TRY IT:
For this exercise, transcribe every line of the material exactly and skip the pictures.

DATA SUPPLIED:
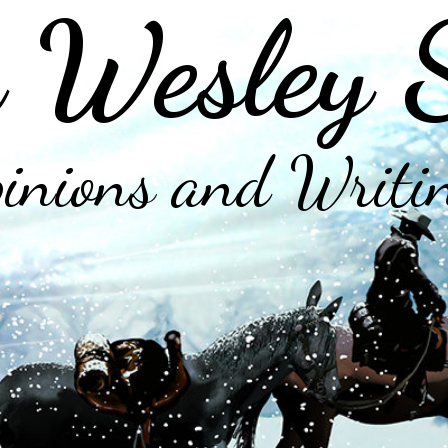
 Wesley 
inions and Writi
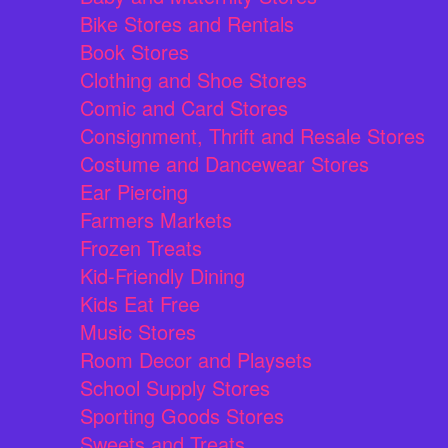
Bike Stores and Rentals
Book Stores
Clothing and Shoe Stores
Comic and Card Stores
Consignment, Thrift and Resale Stores
Costume and Dancewear Stores
Ear Piercing
Farmers Markets
Frozen Treats
Kid-Friendly Dining
Kids Eat Free
Music Stores
Room Decor and Playsets
School Supply Stores
Sporting Goods Stores
Sweets and Treats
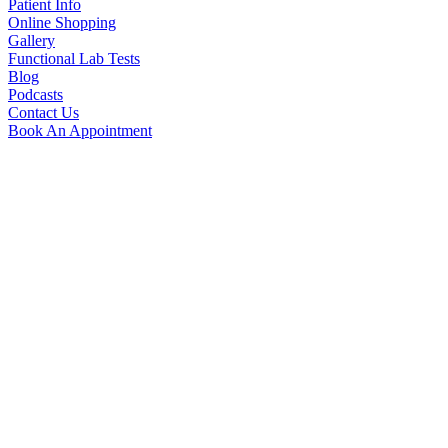
Patient Info
Online Shopping
Gallery
Functional Lab Tests
Blog
Podcasts
Contact Us
Book An Appointment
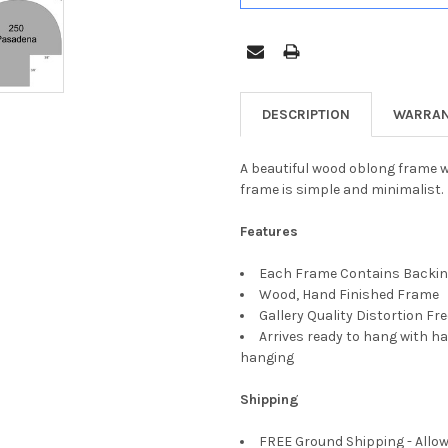
DESCRIPTION
WARRAN
A beautiful wood oblong frame wi
frame is simple and minimalist.
Features
Each Frame Contains Backing
Wood, Hand Finished Frame
Gallery Quality Distortion Fr
Arrives ready to hang with ha
hanging
Shipping
FREE Ground Shipping - Allow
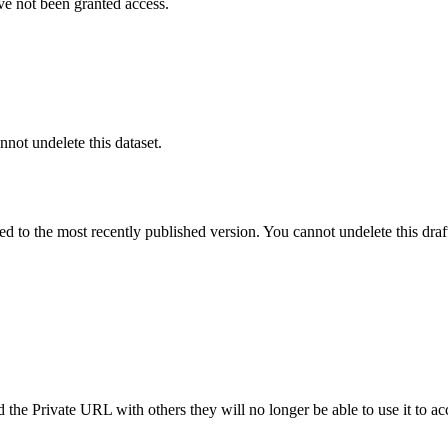
ve not been granted access.
nnot undelete this dataset.
ted to the most recently published version. You cannot undelete this draf
the Private URL with others they will no longer be able to use it to ac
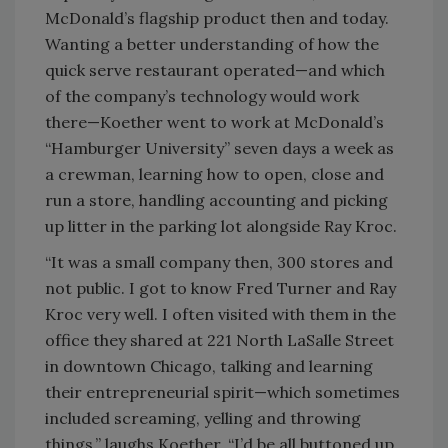
McDonald’s flagship product then and today.
Wanting a better understanding of how the
quick serve restaurant operated—and which
of the company’s technology would work
there—Koether went to work at McDonald’s
“Hamburger University” seven days a week as
a crewman, learning how to open, close and
run a store, handling accounting and picking
up litter in the parking lot alongside Ray Kroc.
“It was a small company then, 300 stores and
not public. I got to know Fred Turner and Ray
Kroc very well. I often visited with them in the
office they shared at 221 North LaSalle Street
in downtown Chicago, talking and learning
their entrepreneurial spirit—which sometimes
included screaming, yelling and throwing
things,” laughs Koether. “I’d be all buttoned up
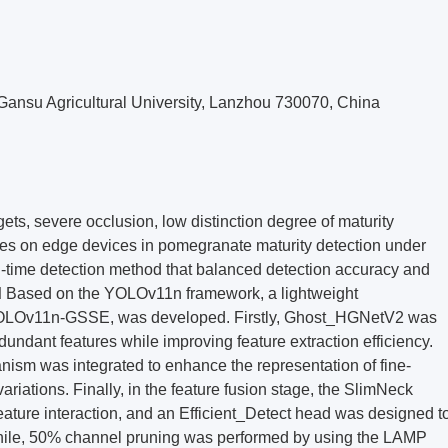
Gansu Agricultural University, Lanzhou 730070, China
ets, severe occlusion, low distinction degree of maturity
rces on edge devices in pomegranate maturity detection under
l-time detection method that balanced detection accuracy and
d
Based on the YOLOv11n framework, a lightweight
YOLOv11n-GSSE, was developed. Firstly, Ghost_HGNetV2 was
undant features while improving feature extraction efficiency.
ism was integrated to enhance the representation of fine-
ariations. Finally, in the feature fusion stage, the SlimNeck
eature interaction, and an Efficient_Detect head was designed t
hile, 50% channel pruning was performed by using the LAMP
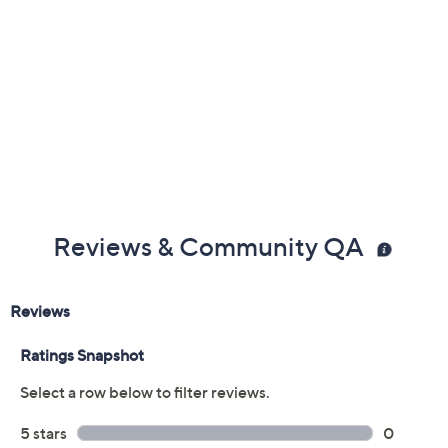
Reviews & Community QA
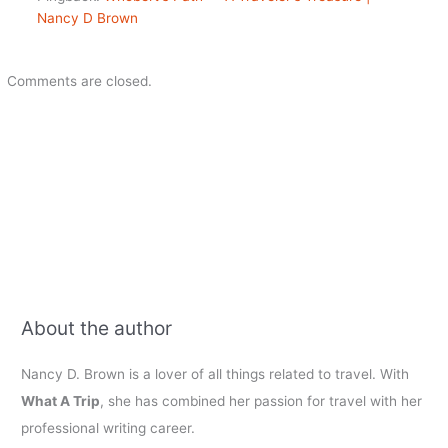
Nancy D Brown
Comments are closed.
About the author
Nancy D. Brown is a lover of all things related to travel. With
What A Trip
, she has combined her passion for travel with her
professional writing career.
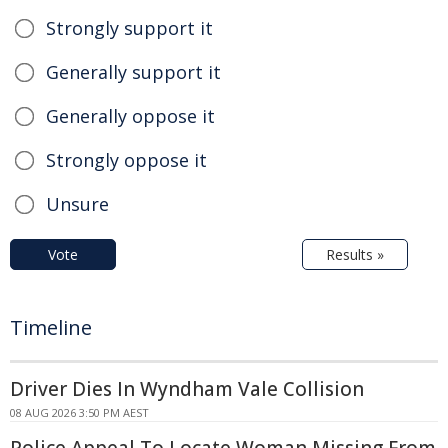
Strongly support it
Generally support it
Generally oppose it
Strongly oppose it
Unsure
Vote
Results »
Timeline
Driver Dies In Wyndham Vale Collision
08 AUG 2026 3:50 PM AEST
Police Appeal To Locate Woman Missing From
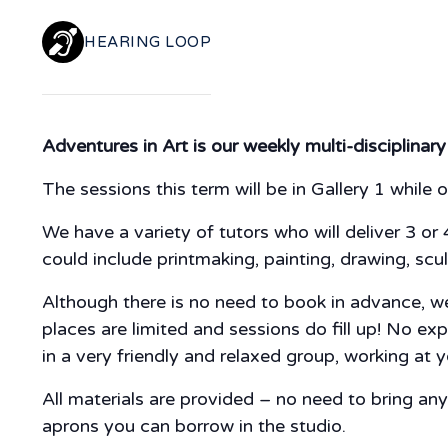
HEARING LOOP
Adventures in Art is our weekly multi-disciplinary
The sessions this term will be in Gallery 1 while o
We have a variety of tutors who will deliver 3 or 
could include printmaking, painting, drawing, scul
Although there is no need to book in advance, we 
places are limited and sessions do fill up! No ex
in a very friendly and relaxed group, working at
All materials are provided – no need to bring a
aprons you can borrow in the studio.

SOLUTION FOR THIS EXERCISE:
 Wesley 
inions and Writi
Bike Stores and Rentals
Book Stores
Clothing and Shoe Stores
Comic and Card Stores
Consignment, Thrift and Resale Stores
Costume and Dancewear Stores
Ear Piercing
Farmers Markets
Frozen Treats
Kid-Friendly Dining
Kids Eat Free
Music Stores
Room Decor and Playsets
School Supply Stores
Sporting Goods Stores
Sweets and Treats
Patient Info
Online Shopping
Gallery
Functional Lab Tests
Blog
Podcasts
Contact Us
Book An Appointment
DESCRIPTION
WARRAN
A beautiful wood oblong frame wi
frame is simple and minimalist.
Features
Each Frame Contains Backing
Wood, Hand Finished Frame
Gallery Quality Distortion Fr
Arrives ready to hang with ha
hanging
Shipping
FREE Ground Shipping - Allow
ve not been granted access.
nnot undelete this dataset.
ted to the most recently published version. You cannot undelete this draf
the Private URL with others they will no longer be able to use it to ac
McDonald’s flagship product then and today.
Wanting a better understanding of how the
quick serve restaurant operated—and which
of the company’s technology would work
there—Koether went to work at McDonald’s
“Hamburger University” seven days a week as
a crewman, learning how to open, close and
run a store, handling accounting and picking
up litter in the parking lot alongside Ray Kroc.
“It was a small company then, 300 stores and
not public. I got to know Fred Turner and Ray
Kroc very well. I often visited with them in the
office they shared at 221 North LaSalle Street
in downtown Chicago, talking and learning
their entrepreneurial spirit—which sometimes
included screaming, yelling and throwing
things,” laughs Koether. “I’d be all buttoned up
Gansu Agricultural University, Lanzhou 730070, China
ets, severe occlusion, low distinction degree of maturity
rces on edge devices in pomegranate maturity detection under
l-time detection method that balanced detection accuracy and
d
Based on the YOLOv11n framework, a lightweight
YOLOv11n-GSSE, was developed. Firstly, Ghost_HGNetV2 was
undant features while improving feature extraction efficiency.
ism was integrated to enhance the representation of fine-
ariations. Finally, in the feature fusion stage, the SlimNeck
eature interaction, and an Efficient_Detect head was designed t
hile, 50% channel pruning was performed by using the LAMP
Reviews & Community QA
Nancy D Brown
Comments are closed.
About the author
Nancy D. Brown is a lover of all things related to travel. With
What A Trip
, she has combined her passion for travel with her
professional writing career.
Strongly support it
Generally support it
Generally oppose it
Strongly oppose it
Unsure
Vote
Results »
Timeline
Driver Dies In Wyndham Vale Collision
08 AUG 2026 3:50 PM AEST
Police Appeal To Locate Woman Missing From
HEARING LOOP
Adventures in Art is our weekly multi-disciplinary
The sessions this term will be in Gallery 1 while o
We have a variety of tutors who will deliver 3 or 
could include printmaking, painting, drawing, scul
Although there is no need to book in advance, we 
places are limited and sessions do fill up! No ex
in a very friendly and relaxed group, working at
All materials are provided – no need to bring a
aprons you can borrow in the studio.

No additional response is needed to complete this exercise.